Re: Redirecting output in Windows cmd prevents second thread from doing anything
by dasgar (Priest) on Jan 15, 2016 at 19:23 UTC

    First, just wanted to point out that the documentation for the Thread module indicates that it is deprecated and recommends users to use the threads module instead (see DEPRECATED section). That has nothing to do with your question, but might help you to avoid other issues down the road.

    For creating a log of everything from all of the threads, you could create a variable in each thread that would contain the log contents of that thread and have the thread return that value. Then the main code section can print that out to a file afterwards.

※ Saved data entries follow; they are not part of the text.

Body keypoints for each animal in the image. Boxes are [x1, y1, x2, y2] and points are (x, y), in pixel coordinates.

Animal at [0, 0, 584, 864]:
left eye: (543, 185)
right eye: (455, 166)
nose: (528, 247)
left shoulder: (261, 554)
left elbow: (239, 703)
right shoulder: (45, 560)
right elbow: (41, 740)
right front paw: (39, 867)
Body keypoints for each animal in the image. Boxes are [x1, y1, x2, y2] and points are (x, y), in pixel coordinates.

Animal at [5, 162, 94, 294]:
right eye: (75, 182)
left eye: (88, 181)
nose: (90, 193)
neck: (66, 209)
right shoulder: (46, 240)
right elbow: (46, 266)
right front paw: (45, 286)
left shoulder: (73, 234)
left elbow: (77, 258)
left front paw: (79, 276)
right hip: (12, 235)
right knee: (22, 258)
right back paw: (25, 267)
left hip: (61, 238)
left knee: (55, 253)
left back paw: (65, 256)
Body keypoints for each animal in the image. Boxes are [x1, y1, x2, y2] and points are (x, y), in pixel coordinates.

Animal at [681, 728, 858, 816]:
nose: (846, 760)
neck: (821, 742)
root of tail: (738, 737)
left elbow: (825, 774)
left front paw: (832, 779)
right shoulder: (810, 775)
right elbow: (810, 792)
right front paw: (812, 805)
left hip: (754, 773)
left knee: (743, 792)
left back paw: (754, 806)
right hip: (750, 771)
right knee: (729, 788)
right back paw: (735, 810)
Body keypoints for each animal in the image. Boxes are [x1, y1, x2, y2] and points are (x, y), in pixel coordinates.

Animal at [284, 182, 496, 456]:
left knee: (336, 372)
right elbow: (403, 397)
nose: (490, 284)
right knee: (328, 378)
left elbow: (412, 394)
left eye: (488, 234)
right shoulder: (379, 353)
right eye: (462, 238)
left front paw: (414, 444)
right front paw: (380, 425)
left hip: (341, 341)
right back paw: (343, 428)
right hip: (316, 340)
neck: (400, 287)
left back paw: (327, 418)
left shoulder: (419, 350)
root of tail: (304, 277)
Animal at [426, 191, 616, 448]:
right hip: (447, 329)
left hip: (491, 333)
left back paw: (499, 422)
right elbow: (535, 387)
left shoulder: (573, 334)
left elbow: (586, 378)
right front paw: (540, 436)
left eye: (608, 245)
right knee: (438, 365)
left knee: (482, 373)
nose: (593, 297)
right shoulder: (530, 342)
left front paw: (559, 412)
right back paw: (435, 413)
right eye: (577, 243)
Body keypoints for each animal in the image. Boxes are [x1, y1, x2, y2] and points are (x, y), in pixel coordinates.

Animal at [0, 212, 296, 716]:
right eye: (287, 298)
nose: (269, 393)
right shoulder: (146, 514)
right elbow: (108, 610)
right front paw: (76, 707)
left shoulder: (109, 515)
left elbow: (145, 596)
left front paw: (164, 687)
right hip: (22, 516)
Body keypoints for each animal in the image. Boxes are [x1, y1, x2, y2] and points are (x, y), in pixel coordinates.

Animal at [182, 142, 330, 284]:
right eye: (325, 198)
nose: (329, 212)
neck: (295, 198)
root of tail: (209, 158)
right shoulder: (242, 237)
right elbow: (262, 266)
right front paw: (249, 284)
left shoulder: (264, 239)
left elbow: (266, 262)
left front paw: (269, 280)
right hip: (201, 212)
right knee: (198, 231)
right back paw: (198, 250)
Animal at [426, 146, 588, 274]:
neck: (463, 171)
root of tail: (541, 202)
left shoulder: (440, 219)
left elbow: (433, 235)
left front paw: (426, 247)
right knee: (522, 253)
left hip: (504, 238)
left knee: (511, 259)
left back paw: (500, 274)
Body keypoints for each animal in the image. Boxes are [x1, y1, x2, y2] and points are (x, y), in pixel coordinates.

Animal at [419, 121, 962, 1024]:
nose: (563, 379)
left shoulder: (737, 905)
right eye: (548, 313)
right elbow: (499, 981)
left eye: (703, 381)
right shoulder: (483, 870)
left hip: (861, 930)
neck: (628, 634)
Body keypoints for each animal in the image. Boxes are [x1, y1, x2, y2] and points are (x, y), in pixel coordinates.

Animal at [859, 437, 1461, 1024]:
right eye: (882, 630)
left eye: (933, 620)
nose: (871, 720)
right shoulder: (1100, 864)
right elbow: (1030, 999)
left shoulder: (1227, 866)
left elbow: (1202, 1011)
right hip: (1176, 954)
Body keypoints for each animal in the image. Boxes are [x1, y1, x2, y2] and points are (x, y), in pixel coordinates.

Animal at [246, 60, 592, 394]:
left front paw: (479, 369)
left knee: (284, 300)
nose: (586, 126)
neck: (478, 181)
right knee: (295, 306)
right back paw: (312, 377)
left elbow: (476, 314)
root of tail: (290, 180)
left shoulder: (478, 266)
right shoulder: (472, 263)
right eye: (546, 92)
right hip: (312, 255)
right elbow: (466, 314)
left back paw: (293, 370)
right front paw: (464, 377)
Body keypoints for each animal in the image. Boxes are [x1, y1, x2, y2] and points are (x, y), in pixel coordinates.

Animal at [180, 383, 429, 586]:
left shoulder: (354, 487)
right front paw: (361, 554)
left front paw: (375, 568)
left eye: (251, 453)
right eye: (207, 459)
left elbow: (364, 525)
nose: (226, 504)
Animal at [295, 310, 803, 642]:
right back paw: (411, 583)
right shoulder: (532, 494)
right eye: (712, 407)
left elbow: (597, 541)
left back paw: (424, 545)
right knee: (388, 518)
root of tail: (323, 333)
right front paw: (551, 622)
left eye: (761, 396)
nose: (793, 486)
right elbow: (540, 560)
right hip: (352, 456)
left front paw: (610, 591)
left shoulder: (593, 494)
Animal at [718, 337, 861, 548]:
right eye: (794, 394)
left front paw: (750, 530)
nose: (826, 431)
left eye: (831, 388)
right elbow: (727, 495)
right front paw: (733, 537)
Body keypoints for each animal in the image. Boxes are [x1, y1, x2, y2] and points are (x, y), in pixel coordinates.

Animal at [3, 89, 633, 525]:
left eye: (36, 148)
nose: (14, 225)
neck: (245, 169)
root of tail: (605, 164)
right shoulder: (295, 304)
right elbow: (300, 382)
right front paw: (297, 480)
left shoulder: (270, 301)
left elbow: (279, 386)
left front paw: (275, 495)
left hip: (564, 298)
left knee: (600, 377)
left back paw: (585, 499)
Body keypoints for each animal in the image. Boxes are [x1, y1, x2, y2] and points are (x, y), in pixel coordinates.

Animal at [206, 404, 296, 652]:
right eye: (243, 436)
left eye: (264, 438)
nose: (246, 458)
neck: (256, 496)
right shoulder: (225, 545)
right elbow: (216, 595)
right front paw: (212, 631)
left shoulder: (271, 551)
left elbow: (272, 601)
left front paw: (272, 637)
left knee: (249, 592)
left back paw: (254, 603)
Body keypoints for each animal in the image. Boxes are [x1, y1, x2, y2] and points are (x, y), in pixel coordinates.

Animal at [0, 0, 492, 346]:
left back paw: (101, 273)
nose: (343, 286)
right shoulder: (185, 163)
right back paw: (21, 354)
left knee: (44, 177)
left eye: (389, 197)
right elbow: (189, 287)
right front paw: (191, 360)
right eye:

    Here's an untested modification of your code that will does what I just described.

    Of course, one drawback on that would be that if a thread were to die prematurely, you would lose all logging for that thread. Since you are already using a shared variable for the threads to read from, you could also use one or more shared variables that the threads could use for logging. And again, write that out to file after joining all of the threads.

    And if you are needing/wanting the logging to be intermixed, just add a timestamp for each log entry from each thread. Then you could sort the entries from all of the logs afterwards to create a single chronologically ordered log from the contents of all of the thread logs.